Harga pangan merupakan salah satu
patokan kestabilan kesejahteraan di masyarakat. Jika harga pangan stabil, maka
kesejahteraan masyarakat dalam pemenuhan kebutuhan pokoknya dapat terpenuhi
dengan baik. Di Indonesia harga pangan selalu fluktuatif, khususnya fluktuasi
harga akan terjadi pada hari-hari besar keagamaan, dan ini berdampak pada perekonomian
dalam negeri (http://bisniskeuangan.kompas.com/read/2016/06/06/155929026/indef.cuma.di.indonesia.harga.pangan.selalu.naik.jelang.hari.raya,
10/08/2016). Komoditas yang mengalami fluktuasi tepatnya kenaikan harga antara
lain beras, telur ayam, bawang merah, cabe merah, daging ayam, daging sapi. Hal
ini memang tejadi karena banyaknya permintaan dari konsumen untuk memenuhi
kebutuhan perayaan hari besar keagaamaan. Kenyataannya semakin banyak
permintaan maka penawaran akan semakin tinggi. Dalam kondisi ini pedagang
mengambil kesempatan untuk mendapat keuntungan sebaik mungkin.
Kompas
09/02/2016, mengabarkan bahwa khusus tentang beras, krisis beras di Indonesia
terjadi menjelang Mei 1998. Masyarakat khawatir beras akan hilang dari
peredaran di pasar. Beberapa pengamat politik dalam dan luar negeri berpendapat
bahwa krisis beras menjadi salah satu faktor penentu jatuhnya Presiden Soekarno
dan Presiden Soeharto. Kekhawatiran masyarakat atas krisis berat di awal
Februari 1998 membuat Menteri Koordinator Produksi dan Distribusi Kabinet
Pembangunan VI Hartato Sastrosoenarto serta Kepala Badan Urusan Logistik
(Kabulog) Beddu Amang dipanggil Presiden Soeharto ke tempat kediamannya. Kepada
wartawan, Hartato dan Beddu Amang membantah bahwa stok beras di Bulog sudah
habis. Kalaupun persediaan tidak cukup akan segera impor keluar negeri.

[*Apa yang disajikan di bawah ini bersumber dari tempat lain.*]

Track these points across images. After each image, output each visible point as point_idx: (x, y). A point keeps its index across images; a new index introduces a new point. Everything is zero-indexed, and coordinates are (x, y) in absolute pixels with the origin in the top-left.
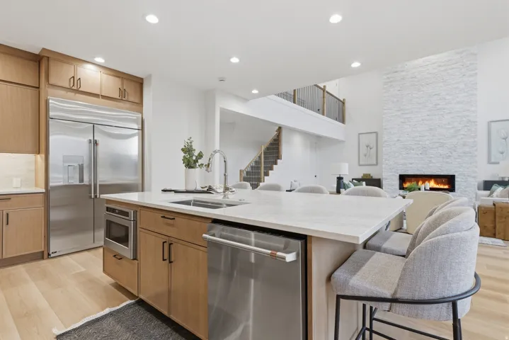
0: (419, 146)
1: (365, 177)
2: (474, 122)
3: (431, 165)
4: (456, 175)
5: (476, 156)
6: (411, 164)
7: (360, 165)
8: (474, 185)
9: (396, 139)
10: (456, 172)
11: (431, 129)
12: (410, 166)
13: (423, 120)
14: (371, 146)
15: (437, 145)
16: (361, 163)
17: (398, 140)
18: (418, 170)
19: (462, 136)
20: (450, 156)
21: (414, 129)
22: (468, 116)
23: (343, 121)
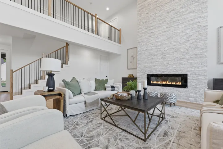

Pernyataan ini merupakan pemicu letargi dalam pemenuhan kebutuhan pangan.
Kabulog juga menekankan, pihak swasta diperkenankan untuk mengimpor beras,
gula, kedelai dan tepung terigu dengan bebas.

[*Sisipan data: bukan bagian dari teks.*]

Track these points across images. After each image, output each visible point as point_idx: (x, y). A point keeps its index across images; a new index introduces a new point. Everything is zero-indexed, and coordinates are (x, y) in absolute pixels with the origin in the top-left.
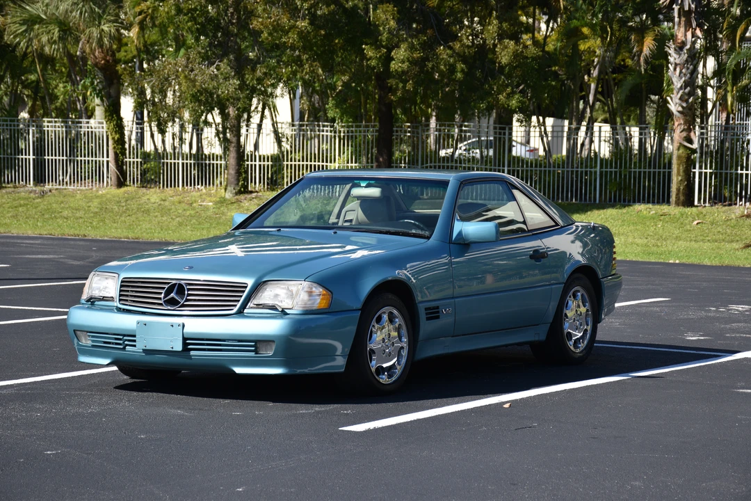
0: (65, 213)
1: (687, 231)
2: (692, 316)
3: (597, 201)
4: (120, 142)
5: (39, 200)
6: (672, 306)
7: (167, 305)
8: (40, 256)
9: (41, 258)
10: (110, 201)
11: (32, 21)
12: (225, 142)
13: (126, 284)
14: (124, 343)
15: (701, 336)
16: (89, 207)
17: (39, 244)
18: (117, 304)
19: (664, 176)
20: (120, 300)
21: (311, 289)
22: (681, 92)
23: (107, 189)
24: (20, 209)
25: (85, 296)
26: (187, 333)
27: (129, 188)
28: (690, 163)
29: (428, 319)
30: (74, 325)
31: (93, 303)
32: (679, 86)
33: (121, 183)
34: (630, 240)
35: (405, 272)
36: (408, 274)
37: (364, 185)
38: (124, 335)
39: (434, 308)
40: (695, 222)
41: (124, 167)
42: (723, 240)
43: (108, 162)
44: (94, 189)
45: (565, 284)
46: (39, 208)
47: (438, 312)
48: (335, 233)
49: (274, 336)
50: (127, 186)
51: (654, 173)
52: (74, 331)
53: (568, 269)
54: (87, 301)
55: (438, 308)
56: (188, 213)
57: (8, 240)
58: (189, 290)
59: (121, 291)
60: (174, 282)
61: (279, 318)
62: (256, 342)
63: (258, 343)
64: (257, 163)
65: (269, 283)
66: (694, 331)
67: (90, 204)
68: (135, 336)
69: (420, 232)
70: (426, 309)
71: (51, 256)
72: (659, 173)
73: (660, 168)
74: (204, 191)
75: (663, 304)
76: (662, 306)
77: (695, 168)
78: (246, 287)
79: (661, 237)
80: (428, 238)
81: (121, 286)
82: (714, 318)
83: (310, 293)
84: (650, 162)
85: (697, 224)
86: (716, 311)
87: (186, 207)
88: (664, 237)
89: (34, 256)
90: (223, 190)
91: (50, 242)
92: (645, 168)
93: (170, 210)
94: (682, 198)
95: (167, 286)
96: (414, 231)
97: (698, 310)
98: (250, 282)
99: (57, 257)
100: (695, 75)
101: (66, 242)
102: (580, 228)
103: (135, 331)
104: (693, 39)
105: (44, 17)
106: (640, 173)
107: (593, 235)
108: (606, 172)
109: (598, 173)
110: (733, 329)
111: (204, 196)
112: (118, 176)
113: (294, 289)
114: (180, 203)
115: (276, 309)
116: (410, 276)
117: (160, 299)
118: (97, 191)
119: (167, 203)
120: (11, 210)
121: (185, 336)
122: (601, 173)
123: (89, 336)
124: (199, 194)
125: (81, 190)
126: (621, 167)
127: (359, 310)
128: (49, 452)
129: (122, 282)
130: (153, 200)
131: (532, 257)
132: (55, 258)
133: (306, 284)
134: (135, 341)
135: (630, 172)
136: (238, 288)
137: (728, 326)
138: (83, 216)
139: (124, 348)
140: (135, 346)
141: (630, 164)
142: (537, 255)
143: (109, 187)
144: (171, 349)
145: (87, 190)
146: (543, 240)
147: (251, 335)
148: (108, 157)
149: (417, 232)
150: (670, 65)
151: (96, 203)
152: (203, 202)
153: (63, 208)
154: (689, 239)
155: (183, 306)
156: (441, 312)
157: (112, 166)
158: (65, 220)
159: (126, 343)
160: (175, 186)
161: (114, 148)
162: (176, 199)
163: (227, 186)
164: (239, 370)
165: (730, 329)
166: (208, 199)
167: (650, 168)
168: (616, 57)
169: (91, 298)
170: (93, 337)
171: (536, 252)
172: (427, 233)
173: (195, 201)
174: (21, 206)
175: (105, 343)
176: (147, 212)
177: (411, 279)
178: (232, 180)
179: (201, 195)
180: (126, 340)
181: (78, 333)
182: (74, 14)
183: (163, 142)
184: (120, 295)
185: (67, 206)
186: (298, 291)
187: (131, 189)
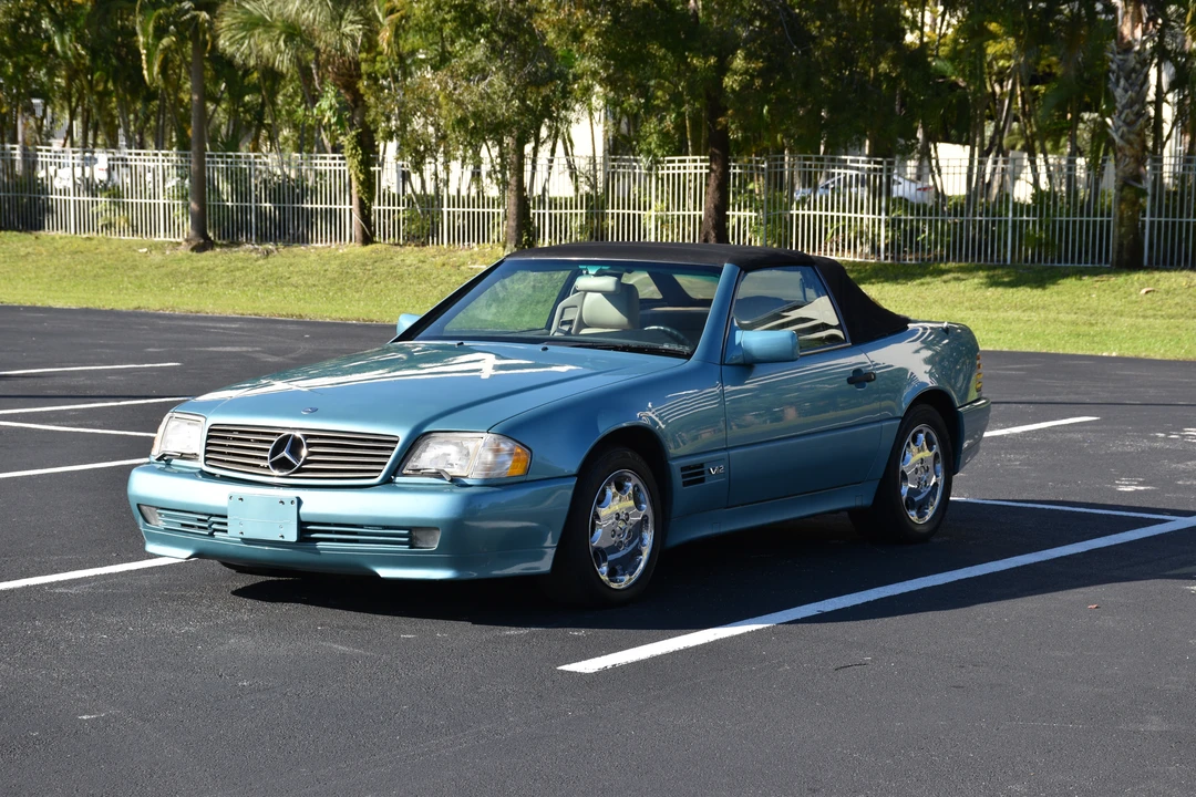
0: (294, 279)
1: (1132, 302)
2: (1129, 449)
3: (1009, 262)
4: (367, 184)
5: (261, 262)
6: (1101, 431)
7: (274, 468)
8: (228, 349)
9: (230, 352)
10: (354, 263)
11: (251, 24)
12: (504, 184)
13: (215, 434)
14: (210, 526)
15: (1140, 484)
16: (326, 271)
17: (236, 329)
18: (200, 464)
19: (1101, 226)
20: (206, 459)
21: (498, 445)
22: (1126, 111)
23: (352, 249)
24: (238, 274)
25: (156, 452)
26: (305, 515)
27: (378, 246)
28: (1137, 208)
29: (685, 484)
30: (137, 497)
31: (168, 463)
32: (1124, 101)
33: (367, 239)
34: (1052, 315)
35: (650, 414)
36: (653, 416)
37: (594, 272)
38: (211, 515)
39: (696, 467)
40: (1144, 291)
41: (372, 218)
42: (1182, 315)
43: (351, 210)
44: (333, 247)
45: (903, 418)
46: (261, 273)
47: (702, 473)
48: (545, 349)
49: (437, 521)
50: (376, 242)
51: (1088, 222)
52: (138, 505)
53: (908, 395)
54: (159, 459)
55: (702, 466)
56: (453, 279)
57: (197, 324)
58: (309, 445)
59: (207, 445)
60: (287, 433)
61: (446, 493)
62: (410, 529)
63: (413, 532)
64: (547, 212)
65: (433, 435)
66: (1130, 474)
67: (327, 267)
68: (226, 517)
69: (675, 347)
70: (683, 469)
71: (244, 349)
72: (1095, 222)
73: (1095, 216)
74: (476, 249)
75: (1088, 427)
76: (1087, 431)
77: (1144, 216)
78: (397, 442)
79: (1096, 311)
80: (688, 356)
81: (209, 437)
82: (1162, 451)
83: (497, 451)
84: (1082, 207)
85: (1147, 292)
86: (1166, 440)
87: (453, 271)
88: (1100, 311)
89: (220, 349)
90: (501, 248)
91: (252, 326)
92: (1075, 216)
93: (430, 275)
94: (1126, 256)
95: (275, 439)
96: (666, 346)
97: (1139, 437)
98: (402, 434)
99: (250, 349)
100: (1145, 88)
101: (272, 326)
102: (929, 331)
103: (226, 509)
104: (1144, 38)
105: (268, 18)
106: (1068, 222)
107: (946, 341)
108: (1021, 222)
109: (1010, 224)
110: (1189, 472)
111: (475, 257)
112: (363, 229)
113: (471, 446)
114: (444, 265)
115: (441, 477)
116: (657, 419)
117: (266, 458)
118: (337, 249)
119: (426, 266)
120: (225, 274)
121: (303, 519)
122: (1014, 222)
123: (160, 514)
124: (469, 252)
125: (316, 248)
126: (1041, 215)
127: (574, 475)
128: (85, 717)
129: (210, 430)
130: (408, 262)
131: (850, 381)
132: (248, 352)
133: (489, 437)
134: (226, 524)
135: (1054, 222)
136: (385, 443)
137: (1182, 466)
138: (317, 283)
139: (211, 535)
140: (226, 531)
141: (1055, 211)
142: (860, 377)
143: (353, 243)
144: (281, 539)
145: (323, 248)
146: (869, 354)
147: (403, 519)
148: (351, 204)
149: (672, 348)
150: (1111, 75)
151: (334, 265)
152: (474, 263)
153: (291, 273)
154: (1134, 314)
155: (300, 470)
156: (706, 472)
157: (356, 217)
158: (294, 289)
159: (214, 526)
160: (438, 244)
161: (358, 192)
162: (440, 260)
163: (505, 242)
164: (385, 572)
165: (1184, 472)
166: (481, 260)
167: (1082, 215)
168: (1037, 63)
169: (164, 455)
170: (167, 516)
171: (858, 371)
172: (687, 349)
173: (464, 264)
174: (238, 270)
175: (183, 525)
176: (401, 277)
177: (658, 424)
178: (512, 233)
179: (472, 255)
180: (214, 523)
181: (144, 508)
182: (306, 13)
183: (423, 182)
184: (207, 452)
185: (297, 269)
186: (477, 447)
187: (379, 247)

Pemerintahan Soeharto menginginkan stok beras tetap menjadi tanggung
jawab Bulog. Setelah Soeharto lengser, Indonesia memasuki masa reformasi. Soeharto
mendapat penghargaan dari Perserikatan Bangsa-Bangsa bidang swasembada pangan
pada tahun 1980-an.
Pemerintahan saat ini mencanangkan
swasembada beras seperti halnya pada era Soeharto. Akan tetapi sempat terjadi
impor. Impor merupakan ciri letargi harga pangan, dimana dalam pemenuhan
kebutuhan pangan ternyata masih terkendala ketidaksiapan dan ketidaksiagaan
stakeholder, sehingga ditempuh jalur cepat melalui impor yang tentu saja sudah
menjadi rahasia umum, ini menjadi “proyek” bagi segelintir oknum. Ketidaksiapan
dan ketidaksiagaan terhadap permasalahan yang sebenarnya selalu berulang di
setiap tahun, mengakibatkan kerugian bagi kesejahteraan rakyat. Dengan impor,
produktivitas menjadi lemah, pasar tidak bergairah dan ini merupakan tanda
putus asa untuk dapat melakukan swasembada. Saat ini banyak yang tidak
produktif baik dalam sumber daya alam dan atau sumber daya manusia dalam
mengelola ketersediaan pangan. Keadaan Letargi pangan dimana terjadi keadaan
yang tidak menentu dan mengakibatkan ketidaksiapan serta ketidaksiagaan harga
pangan untuk dapat diakses oleh seluruh lapisan masyarakat. Hal ini menimbulkan
gejolak harga pangan dan ketahanan pangan dipertanyakan.
PENUTUP
Letargi harga pangan yang menjadi
fenomena sekarang ini merupakan ekses dari kebijakan pemerintah dari periode ke
periode. Ketahanan pangan merupakan pekerjaan yang sangat besar bagi pemerintah
dan seluruh stakeholder. Niat baik dan tindakan nyata pemangku kebijakan dalam
pengaturan pangan dari tingkat pusat sampai daerah, dapat menciptakan
kestabilan harga pangan sehingga kesejahteraan dapat terwujud. Regulasi yang jelas, tindakan pemerintah yang
nyata, pengusaha yang bijak dan masyarakat yang produktif serta penegakan hukum
yang konkrit akan menciptakan kesatabilan harga pangan.